Your bike usually gets stripped once I've sold it on, the value in parts takes longer to earn but is usually higher than selling the whole thing on. Some of my friends have friends abroad that will take complete bikes by the truckload, I'm not interested in getting tied up with that stuff, I'm happy to make my money and keep things as they are.

ShowBizWolf

Whoooo that made my eyes hurt but I got through it...

Thought provoking!!  That's for sure... I often think that nobody would ever swipe the GS when they could go for a bigger/faster/fancier bike but I guess a thief is a thief and some of them will take whatever they can for all kinds of reasons.

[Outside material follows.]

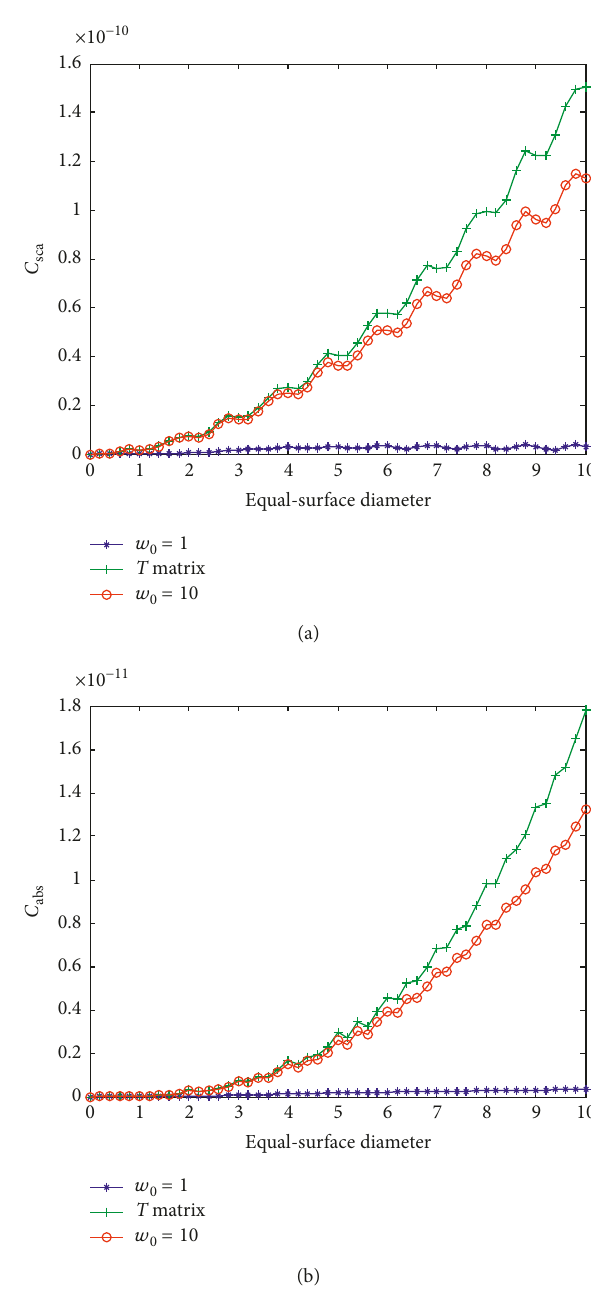
Figure 4: Scattering and absorbing cross sections of feldspar particles ( λ 0.5, m 1.5 +0.001 i ). (cid:31) (cid:31)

The part about breaking the steering lock...  :icon_eek:  :cry:  Smh at people who steal  :dunno_white:
Superbike bars, '04 GSXR headlight & cowl, DRZ signals, 1/2" fork brace, 'Busa fender, stainless exhaust & brake lines, belly pan, LED dash & brake bulbs, 140/80 rear hoop, F tail lens, SV650 shock, Bandit400 hugger, aluminum heel guards & pegs, fork preload adjusters, .75 SonicSprings, heated grips

metatron

Ye we are having a huge issue here with bikes being stolen lately. Mostly litre bikes but everything seems to be fair game :(.